Rachel Chan has joined ICBC as an executive director, following a three-year stint in Chinese and Hong Kong equities for Agricultural Bank of China (ABC), according to her online profile.
Chan’s career started in 2007 when she joined BNP Paribas in an institutional equity sales role. She stayed at BNP in Hong Kong for four years before moving to the local office of Australian boutique Argonaut Securities, where she worked for 12 months as an equity salesperson focused on natural resources.
Equities professionals with experience of Chinese stocks are generally sought after in Hong Kong. Rising demand is being fuelled by the stock connect programmes, continued liberalisation of China’s securities market, and index publisher MSCI’s landmark decision last year to include China-listed shares in its emerging-markets benchmark.
Chinese firms are driving much of the current equities hiring, however, in the wake of cutbacks by Western rivals in Hong Kong over the past three years.
Credit Suisse culled dozens from its Asian equities operations last year after a slump in revenues. Barclays, Deutsche Bank, BNP Paribas, CLSA, Nomura, CIMB and Jefferies have also cut jobs, while Standard Chartered shuttered its entire Asian equities unit in 2015. As we noted this February, 2017 equities bonuses at US and European banks – with the exception of Citi – were disappointing.
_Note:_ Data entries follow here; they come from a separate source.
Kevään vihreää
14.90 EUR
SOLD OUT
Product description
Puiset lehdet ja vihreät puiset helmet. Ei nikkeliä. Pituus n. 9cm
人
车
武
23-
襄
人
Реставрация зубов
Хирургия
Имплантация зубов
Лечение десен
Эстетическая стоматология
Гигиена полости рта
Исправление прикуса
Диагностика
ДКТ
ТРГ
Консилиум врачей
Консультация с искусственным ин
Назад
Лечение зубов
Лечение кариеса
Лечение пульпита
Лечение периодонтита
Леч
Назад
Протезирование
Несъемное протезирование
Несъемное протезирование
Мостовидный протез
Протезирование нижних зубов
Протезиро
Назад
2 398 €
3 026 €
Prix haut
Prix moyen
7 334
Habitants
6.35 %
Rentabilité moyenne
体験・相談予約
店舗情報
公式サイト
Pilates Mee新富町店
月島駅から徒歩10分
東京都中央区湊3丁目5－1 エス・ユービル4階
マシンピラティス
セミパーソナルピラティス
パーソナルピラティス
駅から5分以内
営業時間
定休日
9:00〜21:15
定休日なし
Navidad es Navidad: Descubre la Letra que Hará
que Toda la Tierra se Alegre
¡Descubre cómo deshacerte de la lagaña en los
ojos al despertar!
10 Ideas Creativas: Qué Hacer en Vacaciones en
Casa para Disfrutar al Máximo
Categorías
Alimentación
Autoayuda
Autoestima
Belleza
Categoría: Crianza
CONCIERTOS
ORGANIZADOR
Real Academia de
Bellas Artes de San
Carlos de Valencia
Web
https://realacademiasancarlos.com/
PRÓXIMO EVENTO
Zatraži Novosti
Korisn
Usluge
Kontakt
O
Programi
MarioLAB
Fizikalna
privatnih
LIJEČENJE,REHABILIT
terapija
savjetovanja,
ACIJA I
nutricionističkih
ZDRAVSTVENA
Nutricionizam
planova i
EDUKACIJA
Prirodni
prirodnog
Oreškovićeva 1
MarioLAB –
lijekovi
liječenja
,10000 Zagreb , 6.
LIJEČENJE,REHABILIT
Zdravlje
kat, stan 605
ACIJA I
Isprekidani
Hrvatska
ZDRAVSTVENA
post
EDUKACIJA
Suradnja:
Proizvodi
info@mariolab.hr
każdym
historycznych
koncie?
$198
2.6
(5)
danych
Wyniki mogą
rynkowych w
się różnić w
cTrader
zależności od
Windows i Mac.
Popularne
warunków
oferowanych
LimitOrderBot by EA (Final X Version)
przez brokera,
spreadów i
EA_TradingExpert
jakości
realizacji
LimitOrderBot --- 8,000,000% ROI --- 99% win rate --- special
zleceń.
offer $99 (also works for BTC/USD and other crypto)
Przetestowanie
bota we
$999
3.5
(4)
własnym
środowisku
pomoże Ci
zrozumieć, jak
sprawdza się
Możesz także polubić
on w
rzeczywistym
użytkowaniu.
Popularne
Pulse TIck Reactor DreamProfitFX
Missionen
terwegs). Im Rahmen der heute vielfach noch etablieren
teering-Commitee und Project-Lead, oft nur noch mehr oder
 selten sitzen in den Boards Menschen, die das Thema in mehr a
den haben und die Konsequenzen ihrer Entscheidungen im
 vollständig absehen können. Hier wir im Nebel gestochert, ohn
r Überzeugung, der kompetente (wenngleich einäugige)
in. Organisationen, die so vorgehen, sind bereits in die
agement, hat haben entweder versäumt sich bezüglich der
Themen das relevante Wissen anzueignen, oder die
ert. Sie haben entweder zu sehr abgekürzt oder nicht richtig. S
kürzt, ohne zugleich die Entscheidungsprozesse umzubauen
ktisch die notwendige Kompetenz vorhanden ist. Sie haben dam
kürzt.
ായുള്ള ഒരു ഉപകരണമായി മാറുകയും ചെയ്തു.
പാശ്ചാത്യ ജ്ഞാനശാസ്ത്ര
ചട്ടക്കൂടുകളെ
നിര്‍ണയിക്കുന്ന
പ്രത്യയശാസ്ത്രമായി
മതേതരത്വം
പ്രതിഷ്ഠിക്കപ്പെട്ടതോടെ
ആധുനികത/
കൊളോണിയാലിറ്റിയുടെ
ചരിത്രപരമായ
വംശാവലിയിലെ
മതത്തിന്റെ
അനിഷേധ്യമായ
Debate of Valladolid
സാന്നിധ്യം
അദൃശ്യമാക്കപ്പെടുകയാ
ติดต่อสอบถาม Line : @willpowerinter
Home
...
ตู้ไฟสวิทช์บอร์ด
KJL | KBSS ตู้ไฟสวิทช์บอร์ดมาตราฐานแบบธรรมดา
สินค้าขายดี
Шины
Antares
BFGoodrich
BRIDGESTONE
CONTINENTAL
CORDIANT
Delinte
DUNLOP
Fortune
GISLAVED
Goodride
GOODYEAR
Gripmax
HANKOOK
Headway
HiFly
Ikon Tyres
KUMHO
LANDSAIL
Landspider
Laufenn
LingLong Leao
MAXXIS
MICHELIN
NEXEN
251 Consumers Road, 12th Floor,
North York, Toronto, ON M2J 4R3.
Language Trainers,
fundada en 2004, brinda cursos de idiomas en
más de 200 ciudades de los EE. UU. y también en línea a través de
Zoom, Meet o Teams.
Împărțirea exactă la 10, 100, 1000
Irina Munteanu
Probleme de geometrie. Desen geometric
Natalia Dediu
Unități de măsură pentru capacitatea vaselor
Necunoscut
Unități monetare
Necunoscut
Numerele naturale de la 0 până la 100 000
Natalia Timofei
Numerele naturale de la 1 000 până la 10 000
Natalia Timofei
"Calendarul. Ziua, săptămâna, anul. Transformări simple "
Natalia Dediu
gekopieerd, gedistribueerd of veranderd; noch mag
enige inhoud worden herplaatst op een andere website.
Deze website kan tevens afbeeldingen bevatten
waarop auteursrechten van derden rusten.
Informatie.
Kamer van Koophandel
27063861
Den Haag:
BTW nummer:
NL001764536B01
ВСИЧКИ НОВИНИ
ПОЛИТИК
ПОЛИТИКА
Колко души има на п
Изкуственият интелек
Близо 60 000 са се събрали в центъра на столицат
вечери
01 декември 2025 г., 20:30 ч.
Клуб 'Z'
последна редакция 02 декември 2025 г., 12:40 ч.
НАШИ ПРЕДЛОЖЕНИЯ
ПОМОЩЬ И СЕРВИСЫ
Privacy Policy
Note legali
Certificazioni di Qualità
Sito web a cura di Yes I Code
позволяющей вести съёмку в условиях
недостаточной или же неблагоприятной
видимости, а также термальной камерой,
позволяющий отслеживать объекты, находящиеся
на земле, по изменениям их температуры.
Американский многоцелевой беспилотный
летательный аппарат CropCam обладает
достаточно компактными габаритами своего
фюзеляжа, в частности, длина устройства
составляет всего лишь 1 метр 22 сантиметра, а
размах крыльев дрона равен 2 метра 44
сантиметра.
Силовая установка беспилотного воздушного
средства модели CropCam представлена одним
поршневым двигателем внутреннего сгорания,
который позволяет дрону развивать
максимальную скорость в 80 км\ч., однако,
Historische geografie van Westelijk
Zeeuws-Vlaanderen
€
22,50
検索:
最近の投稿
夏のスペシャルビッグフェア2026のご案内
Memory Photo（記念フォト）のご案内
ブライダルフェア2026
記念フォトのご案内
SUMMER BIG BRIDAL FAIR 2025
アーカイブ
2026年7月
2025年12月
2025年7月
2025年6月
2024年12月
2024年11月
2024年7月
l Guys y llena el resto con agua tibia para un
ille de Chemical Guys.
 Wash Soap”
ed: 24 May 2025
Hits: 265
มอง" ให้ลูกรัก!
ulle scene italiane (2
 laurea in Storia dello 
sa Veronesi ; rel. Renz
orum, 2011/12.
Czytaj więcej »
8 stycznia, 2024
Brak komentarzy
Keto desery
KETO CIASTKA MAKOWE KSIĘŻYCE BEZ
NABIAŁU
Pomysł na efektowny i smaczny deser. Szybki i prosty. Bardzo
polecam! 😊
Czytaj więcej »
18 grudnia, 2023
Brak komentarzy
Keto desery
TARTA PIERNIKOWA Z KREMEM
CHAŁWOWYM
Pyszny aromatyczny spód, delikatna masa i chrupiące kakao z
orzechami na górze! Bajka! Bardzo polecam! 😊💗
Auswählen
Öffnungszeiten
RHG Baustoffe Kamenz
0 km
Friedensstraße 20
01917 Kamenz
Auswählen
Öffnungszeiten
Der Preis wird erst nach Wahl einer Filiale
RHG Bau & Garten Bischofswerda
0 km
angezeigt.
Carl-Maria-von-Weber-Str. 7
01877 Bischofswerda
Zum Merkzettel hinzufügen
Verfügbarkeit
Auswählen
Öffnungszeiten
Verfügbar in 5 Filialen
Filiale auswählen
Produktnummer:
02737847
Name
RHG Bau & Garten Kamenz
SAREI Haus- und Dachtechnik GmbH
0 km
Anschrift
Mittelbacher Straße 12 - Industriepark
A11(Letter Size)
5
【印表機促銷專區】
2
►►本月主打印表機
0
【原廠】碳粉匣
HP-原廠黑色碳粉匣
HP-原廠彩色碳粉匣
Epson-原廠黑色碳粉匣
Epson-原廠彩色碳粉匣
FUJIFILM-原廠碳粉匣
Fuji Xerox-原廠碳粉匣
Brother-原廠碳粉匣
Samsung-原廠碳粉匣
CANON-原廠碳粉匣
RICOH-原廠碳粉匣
While Chinese firms have taken on some of the equities traders, salespeople and researchers that Western banks have axed, they still mainly hire equities staff from each other – as they do in other front-office functions in Hong Kong.
Chan’s current and former banks, ICBC and ABC (the world’s first and third largest banks by assets, respectively), are at the forefront of this battle for talent. As we reported last month, fixed-income specialist Fanky Miu has recently moved in the opposite direction to Chan. He left ICBC to join ABC as head of fixed income.